Borane dimethylsulfide
- Names: IUPAC name (Dimethylsulfonio)trihydridoborate

Identifiers
- CAS Number: 13292-87-0;
- 3D model (JSmol): Interactive image;
- ChemSpider: 28533982;
- ECHA InfoCard: 100.032.998
- EC Number: 236-313-6;
- PubChem CID: 12423031;
- UNII: 6AVE9SRR08;
- CompTox Dashboard (EPA): DTXSID3051672 ;

Properties
- Chemical formula: BH_{3}·S(CH_{3})_{2}
- Molar mass: 75.96 g/mol
- Appearance: colorless liquid
- Density: 0.801 g/mL

= Borane dimethylsulfide =

Borane dimethylsulfide (BMS) is a chemical compound with the chemical formula BH3*S(CH3)2. It is an adduct between borane molecule (BH3) and dimethyl sulfide molecule (S(CH3)2). It is a complexed borane reagent that is used for hydroborations and reductions. The advantages of BMS over other borane reagents, such as borane-tetrahydrofuran, are its increased stability and higher solubility. BMS is commercially available at much higher concentrations than its tetrahydrofuran counterpart (10 M) and does not require sodium borohydride as a stabilizer, which could result in undesired side reactions. In contrast, BH3*THF requires sodium borohydride to inhibit reduction of THF to tributyl borate (B(OCH2CH2CH2CH3)3). BMS is soluble in most aprotic solvents.

==Preparation and structure==
Although usually purchased, BMS can be prepared by absorbing diborane into dimethyl sulfide:
B2H6 + 2 S(CH3)2 → 2 BH3*S(CH3)2

It can be purified by bulb to bulb vacuum transfer. Although a structure of BMS has not been determined crystallographically, (pentafluorophenyl)-borane dimethylsulfide (C6F5BH2*S(CH3)2), has been examined by X-ray crystallography. The boron atom adopts a tetrahedral molecular geometry.

==Reactions==
===Hydroborations===
Due to the experimental ease of its use, BMS has become common in hydroboration reactions. In hydroborations with BMS, the dimethylsulfide dissociates in situ, liberating diborane, which rapidly adds to the unsaturated bonds. The resulting organoborane compounds are useful intermediates in organic synthesis. Boranes add to alkenes in an anti-Markovnikov fashion and allow conversion of alkynes to the corresponding cis-alkenes.

===Reductions===
BMS has been employed for the reduction of many functional groups. Reductions of aldehydes, ketones, epoxides, esters, and carboxylic acids give the corresponding alcohols. Lactones are reduced to diols, and nitriles are reduced to amines. Acid chlorides are not reduced by BMS.

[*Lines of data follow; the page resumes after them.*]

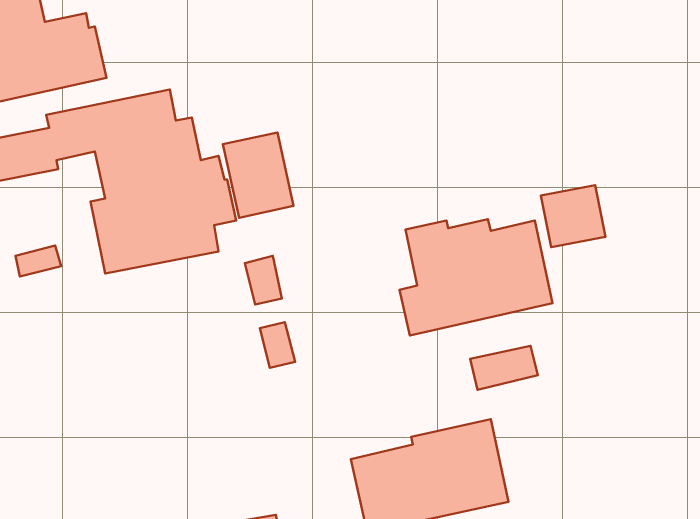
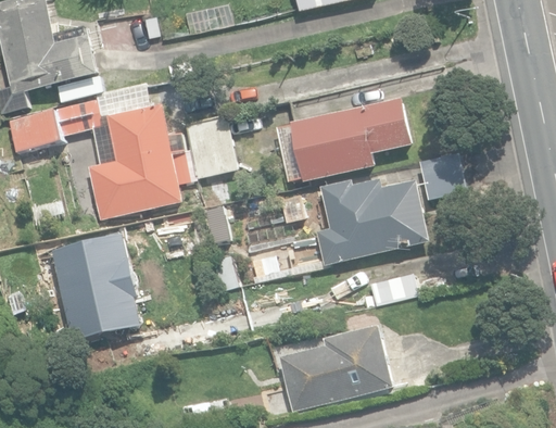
building: none -> [275,97,410,184]
building: none -> [49,234,141,343]

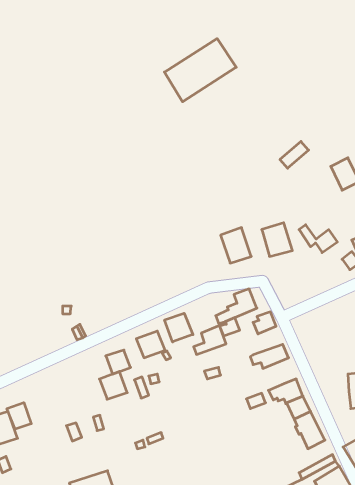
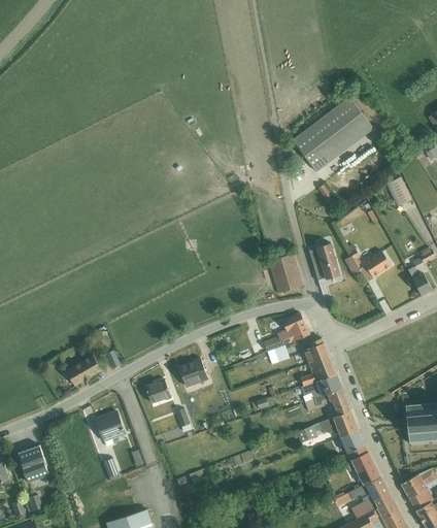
building: [164,39,236,102] -> [296,99,373,167]
building: [165,313,193,342] -> none
building: [194,326,226,354] -> [300,354,335,385]
building: none -> [65,355,100,386]
building: none -> [305,388,349,416]
building: [99,371,127,399] -> [95,411,125,441]
building: [7,403,31,429] -> none
building: none -> [316,476,389,512]

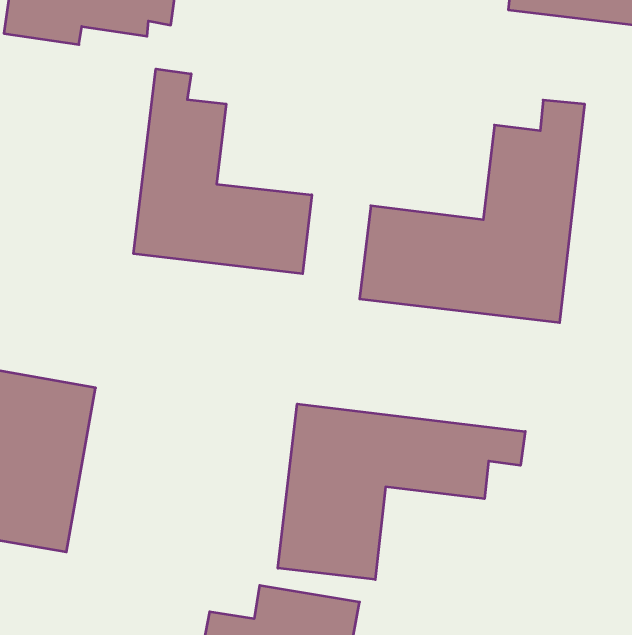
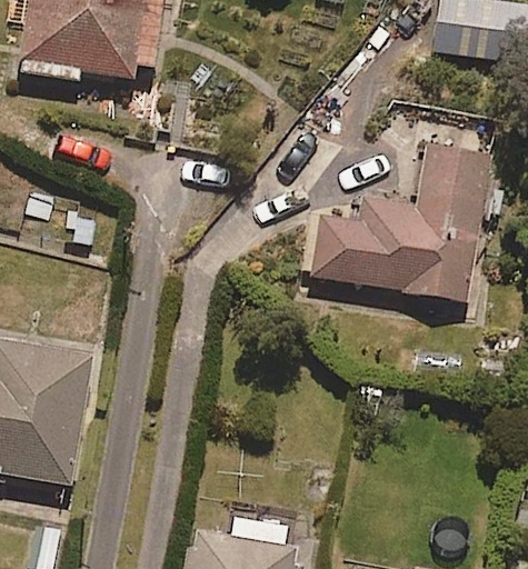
building: [134,69,312,274] -> none
building: [278,404,525,580] -> none

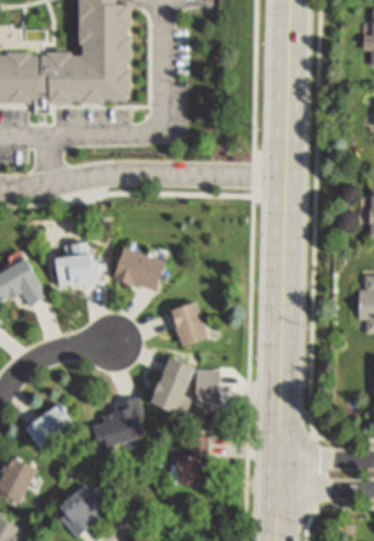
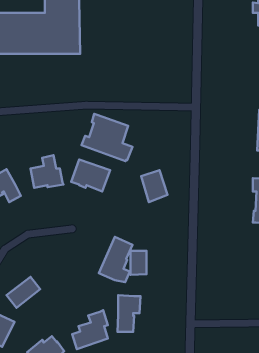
building: none -> [81,114,132,161]
building: [170,304,206,348] -> [141,170,168,202]
building: [93,395,142,449] -> [72,310,108,349]

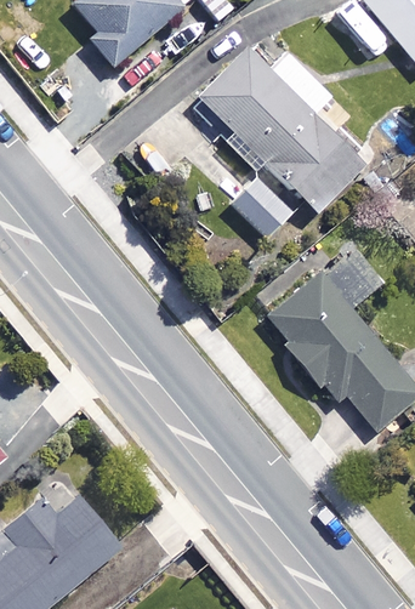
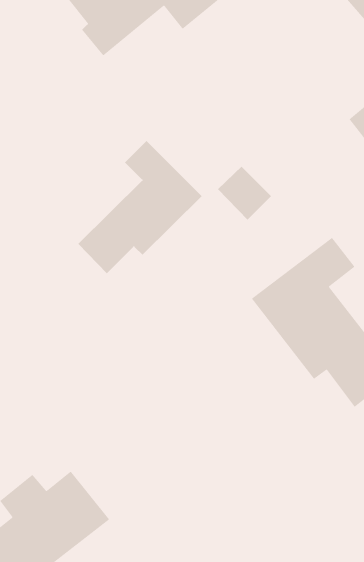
building: [197,52,360,212] -> none
building: none -> [77,140,203,274]

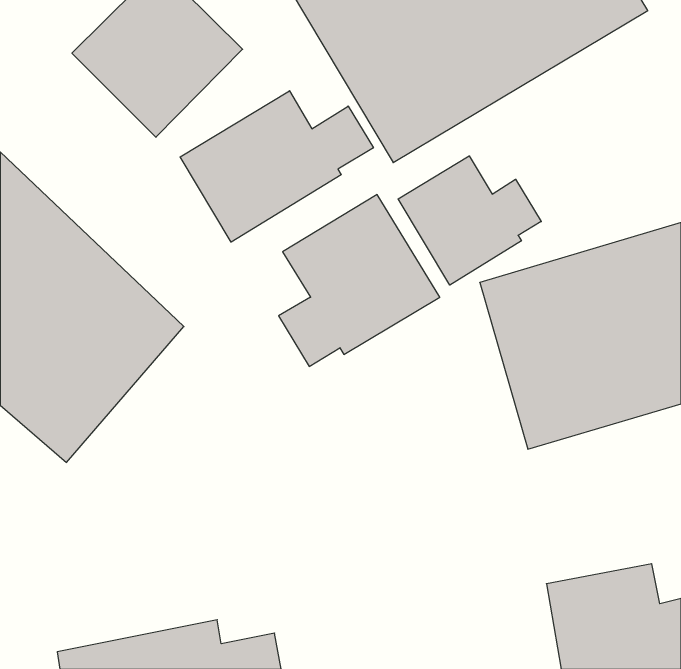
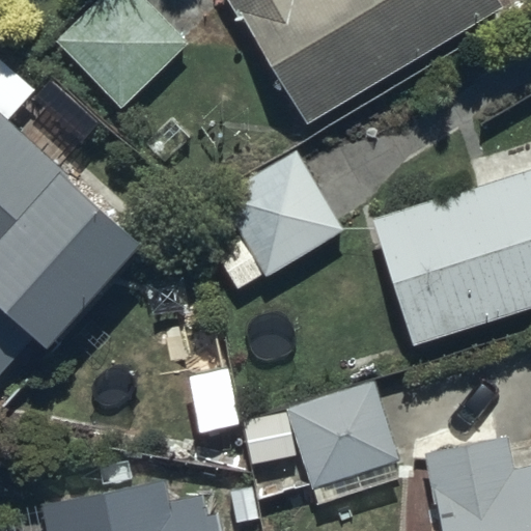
building: [180,91,373,242] -> none
building: [398,156,541,285] -> none
building: none -> [239,376,401,487]

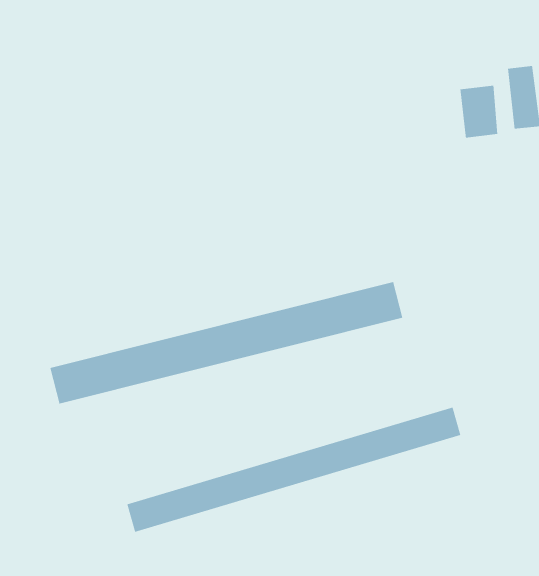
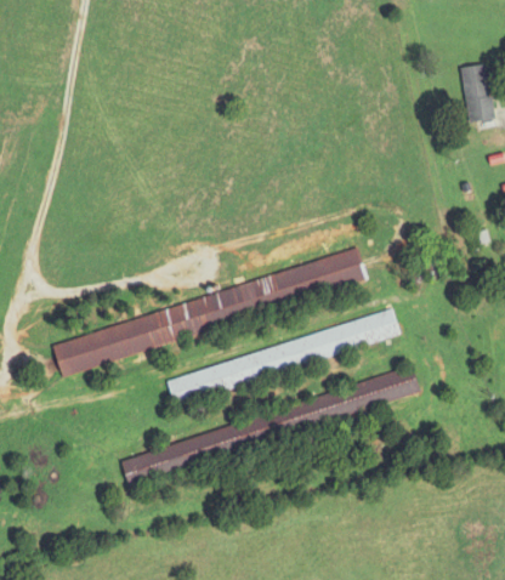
building: [460,85,498,138] -> none
building: none -> [165,312,399,402]

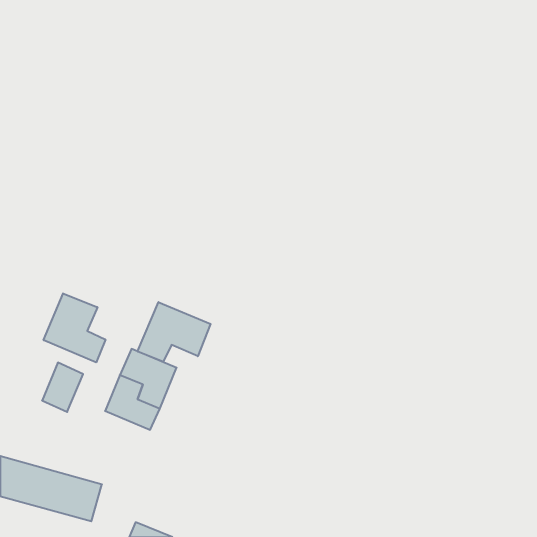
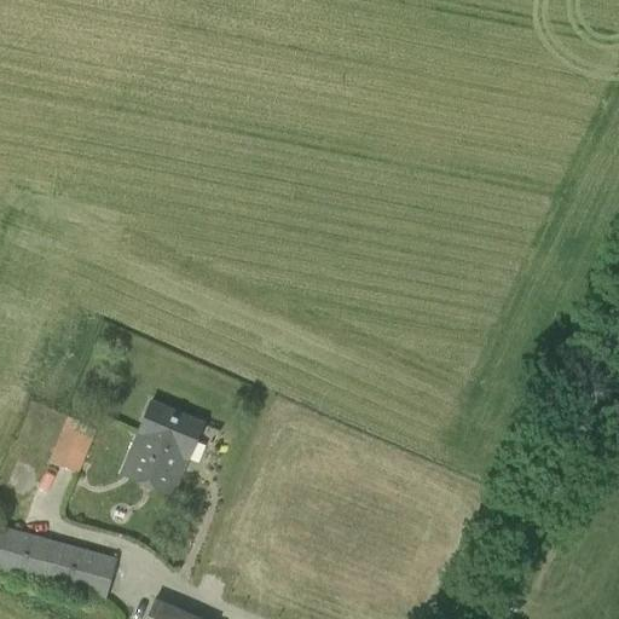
building: [44,293,105,362] -> none
building: [138,302,211,362] -> none

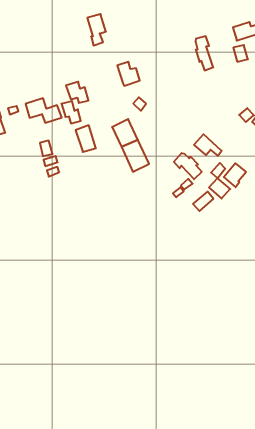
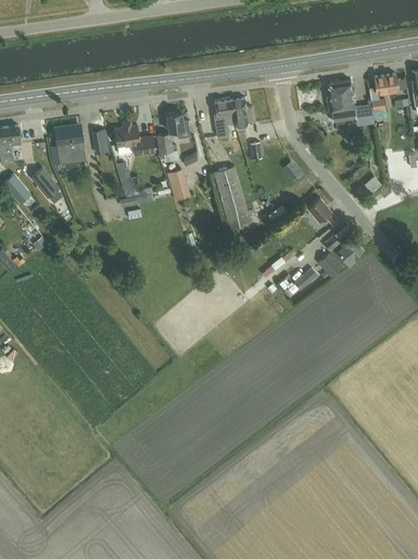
building: [87,14,106,45] -> [214,102,234,138]
building: none -> [339,81,362,121]
building: [174,153,202,179] -> none

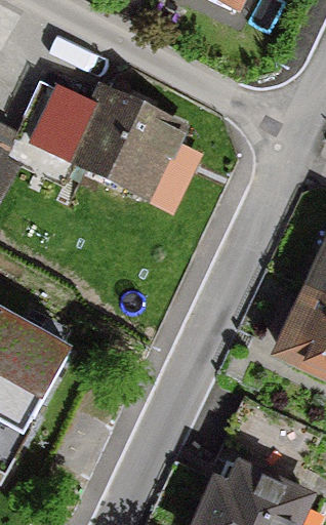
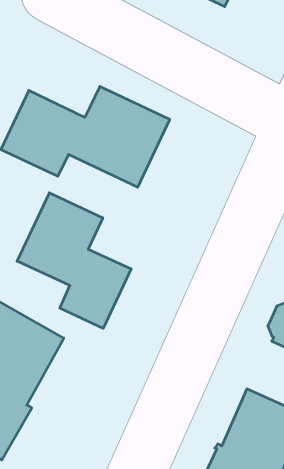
building: none -> [17,193,131,328]

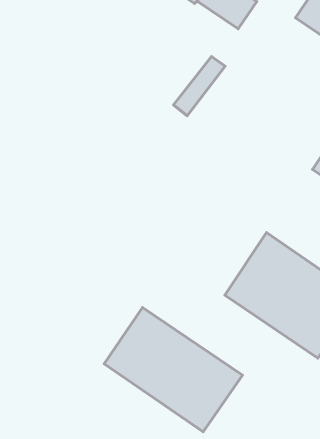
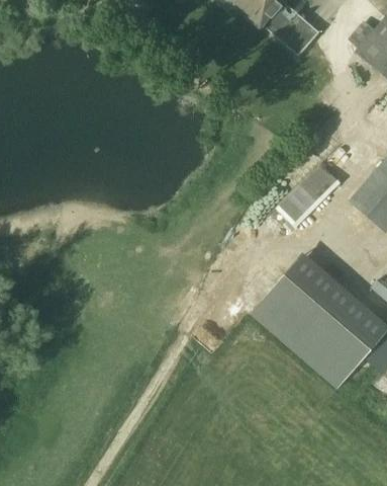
building: [173,56,225,116] -> [279,166,333,221]
building: [104,307,243,432] -> none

Borane dimethylsulfide is one of the most common bulk reducing agents used in the Corey–Itsuno reduction. The dimethylsulfide ligand attenuates the reactivity of the borane. Activation by the nitrogen of the chiral oxazaborolidine catalyst of the stoichiometric reducing agent allows for asymmetric control of the reagent. In general BMS does not lead to significantly greater enantiomeric selectivities than borane-THF, however its increased stability in the presence of moisture and oxygen makes it the reagent of choice for the reduction.

==Safety==
Borane dimethylsulfide is flammable and reacts readily with water to produce a flammable gas. It also has an unpleasant smell.